_TASKS AND EXERCISES:_
[1] Decide whether each statement agrees with the structural geology text, giving yes or no and quoting the deciding words. (a) Fault planes are well defined in time. (b) Fracture porosity is one of the standard deliverables. (c) Time-sensitive fracture interpretations normally take longer than 48 hours.
[2] Reproduce word for word a passage of the structural geology text, beginning at the words "In order to" and stopping after "the BHI analysis.".
[3] Answer these questions from the structural geology text.
(a) What is a BHI data set compared to?
(b) What is observed in borehole images to evaluate in-situ stress?
(c) What results from combining structural multi-well studies with a depositional interpretation?

_SELECTED TEXT:_
Structural Geology

Structural geology in its simplest form comprises the collection of bedding plane orientations, from which structural tilt and its variations are established. Structural breaks may be caused by angular unconformities or by block rotation on in-well fault planes. An unconformity is well defined in time and space, subdividing older strata below from younger strata above. The rotation of the older rocks before the deposition of the younger strata can be accurately quantified.

Fault planes are defined in space, whereas the question of timing needs correlation with regional geology. Gradual change of structural tilt may be attributed to basin subsidence, folding due to tectonic activity or differential compaction to name a few. The change of tilt can be described by its symmetry axis.

In order to fully exploit the interpretation potential of a BHI data set, it is compared to regional geology established from seismic data, surface mapping and adjacent wells. This is a two-way process, as previous concepts will often be modified and upgraded by the integration of the meso-scale, sub-seismic structures, extracted from the BHI analysis.

Detailed observations of fault and fracture parameters may help to establish their history and their impact on reservoir performance. Genetically associated deformation of adjacent strata will provide insight on type of motion along fault zones as well as the potential, tectonic palaeo-stress systems involved, e.g. pure wrenching versus transpressional or transtensional.

The present-day in-situ stress system plays a crucial role when assessing the impact of faults and fractures on the reservoir. We evaluate in-situ stress by observing wellbore breakout and various types of induced fractures in borehole images (see Geomechanical Services).

Characterizing fractured reservoirs, borehole images can help us to establish whether fractures and faults act as conduits, baffles or barriers to fluid flow. We can produce qualitative and quantitative analyses implemented in a fracture reservoir model by categorizing fracture planes according to parameters such as orientation, aperture, fracture length, planarity, spacing, cross-cutting relationships to other fractures and bedding planes, etc. This includes fracture density/intensity (P10, P21, P32) and fracture porosity as standard deliverables. We calibrate to cores wherever possible to verify our analyses/interpretation.

If a client needs a time-sensitive interpretation of fractures based on borehole images (for example, for completion, testing or hydraulic fracturing purposes), we can normally deliver results within 24-48 hours.

Structural multi-well studies of borehole images from entire fields or at regional scales provide a wealth of important details. When these studies are combined with a depositional interpretation (see Sedimentological Services), we arrive at a comprehensive tectono-stratigraphic model, balanced by results from seismic and core observations. These data sets are ideal input for subsequent reservoir modeling and exploration.

[Stored entries]
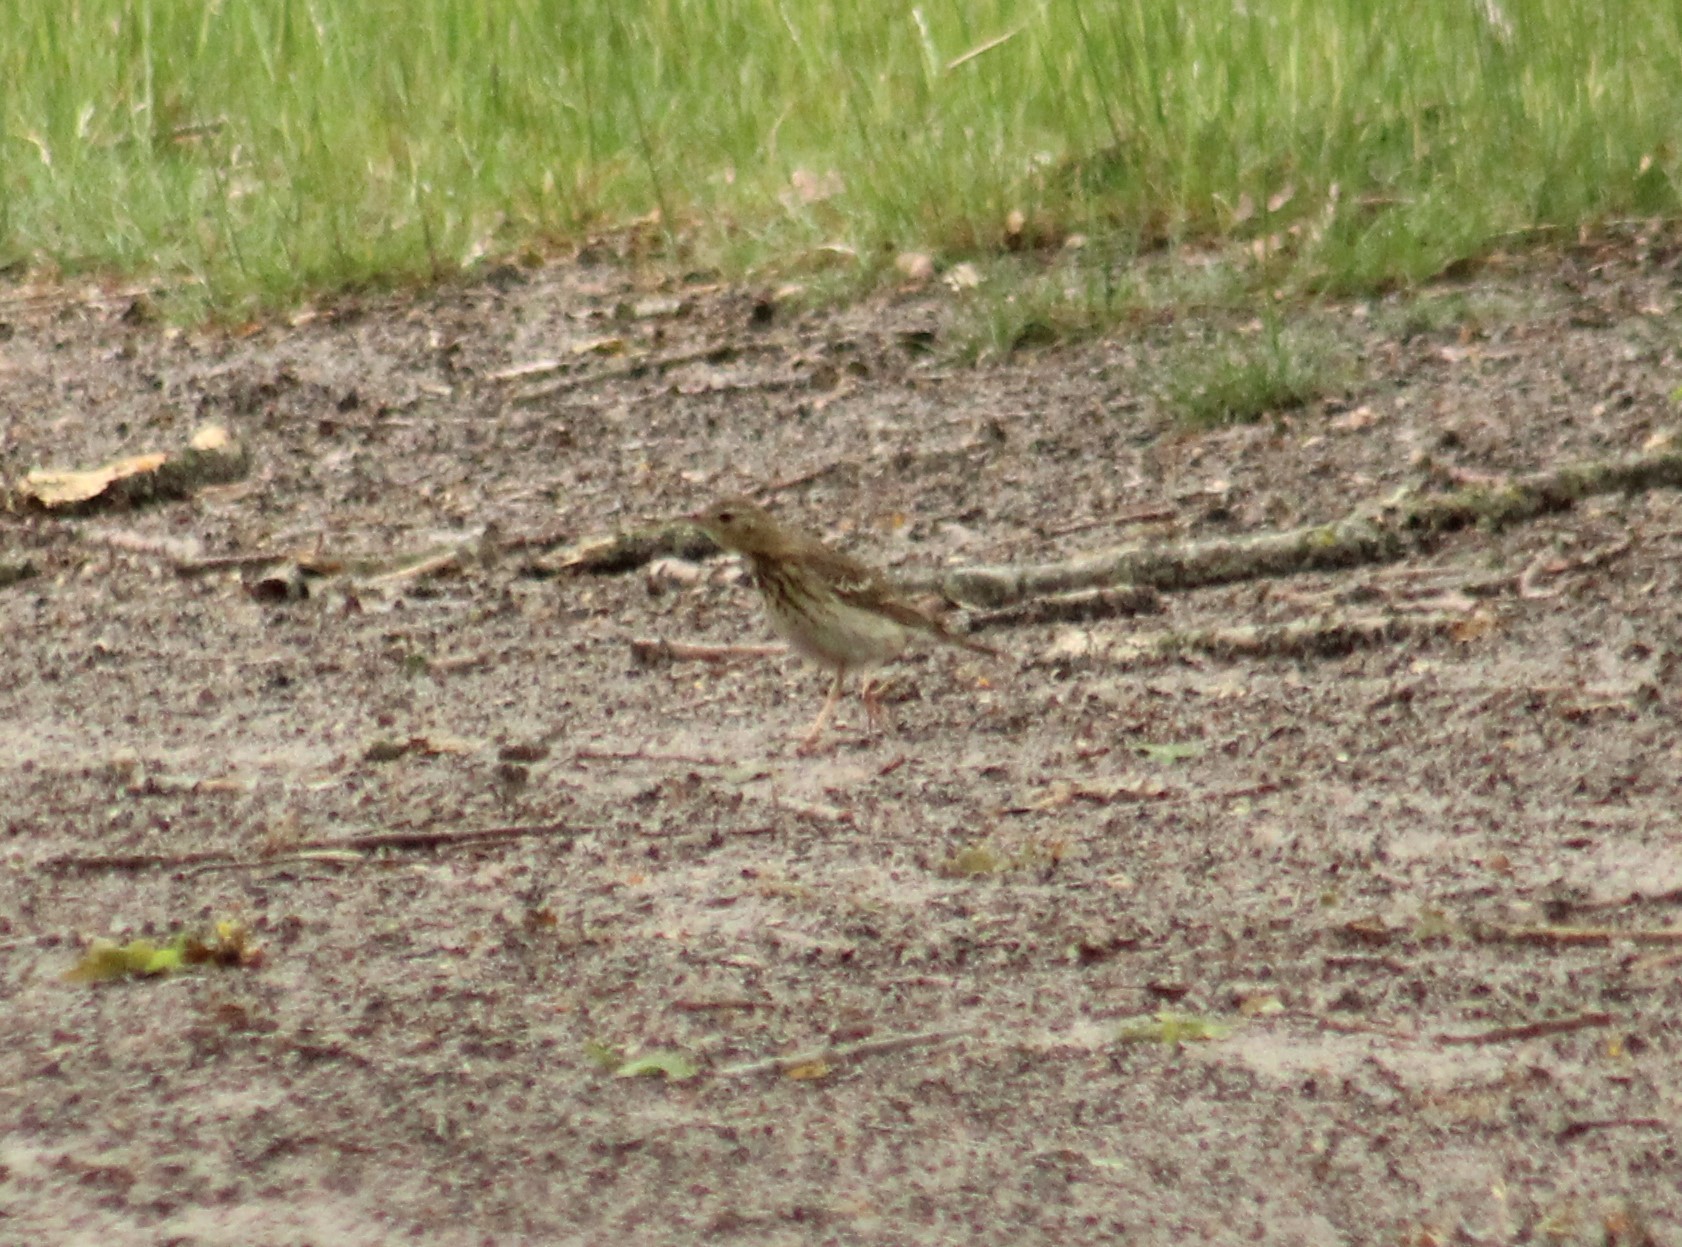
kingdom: Animalia
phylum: Chordata
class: Aves
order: Passeriformes
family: Motacillidae
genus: Anthus
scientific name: Anthus trivialis
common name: Tree pipit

_ANSWERS BY TASK:_
[1]
(a) No: "Fault planes are defined in space, whereas the question of timing needs correlation with regional geology."
(b) Yes: "This includes fracture density/intensity (P10, P21, P32) and fracture porosity as standard deliverables."
(c) No: "we can normally deliver results within 24-48 hours."

[2]
In order to fully exploit the interpretation potential of a BHI data set, it is compared to regional geology established from seismic data, surface mapping and adjacent wells. This is a two-way process, as previous concepts will often be modified and upgraded by the integration of the meso-scale, sub-seismic structures, extracted from the BHI analysis.

[3]
(a) Regional geology established from seismic data, surface mapping and adjacent wells.
(b) Wellbore breakout and various types of induced fractures.
(c) A comprehensive tectono-stratigraphic model, balanced by results from seismic and core observations.